(Dataset content begins)
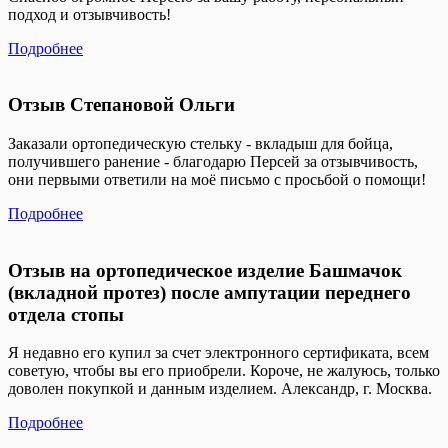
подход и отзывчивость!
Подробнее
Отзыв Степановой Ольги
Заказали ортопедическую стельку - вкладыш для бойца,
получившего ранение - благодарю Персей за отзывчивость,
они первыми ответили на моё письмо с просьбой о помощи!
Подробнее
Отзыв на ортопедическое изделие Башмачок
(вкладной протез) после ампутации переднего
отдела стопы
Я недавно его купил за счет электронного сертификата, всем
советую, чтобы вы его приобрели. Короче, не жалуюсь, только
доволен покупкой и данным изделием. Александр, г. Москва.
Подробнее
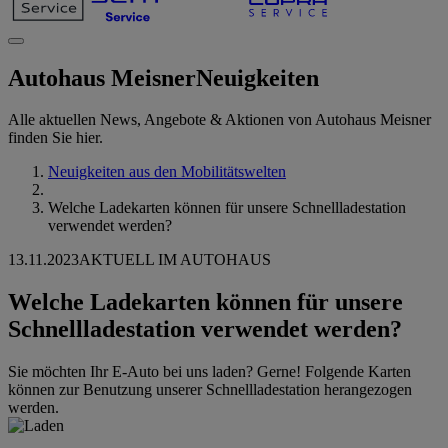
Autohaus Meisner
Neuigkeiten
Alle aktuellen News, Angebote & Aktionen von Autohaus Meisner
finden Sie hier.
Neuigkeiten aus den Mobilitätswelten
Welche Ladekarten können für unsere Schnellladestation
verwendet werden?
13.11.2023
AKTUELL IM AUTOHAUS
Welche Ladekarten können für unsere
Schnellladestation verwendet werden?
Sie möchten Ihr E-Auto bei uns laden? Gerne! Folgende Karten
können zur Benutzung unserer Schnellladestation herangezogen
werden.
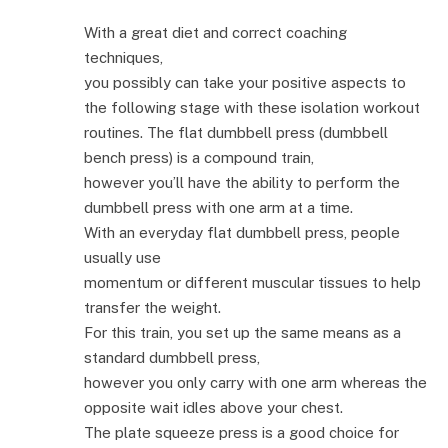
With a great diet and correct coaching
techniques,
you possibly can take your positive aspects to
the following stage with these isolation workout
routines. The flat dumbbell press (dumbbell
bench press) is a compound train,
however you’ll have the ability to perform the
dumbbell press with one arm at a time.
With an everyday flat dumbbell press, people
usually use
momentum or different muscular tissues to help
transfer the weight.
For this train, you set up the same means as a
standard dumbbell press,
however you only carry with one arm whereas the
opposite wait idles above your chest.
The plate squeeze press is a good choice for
(Dataset content ends)
▶ _What is required_:
Please show every line of the material that contains the string "train".

▶ _Written solution_:
bench press) is a compound train,
For this train, you set up the same means as a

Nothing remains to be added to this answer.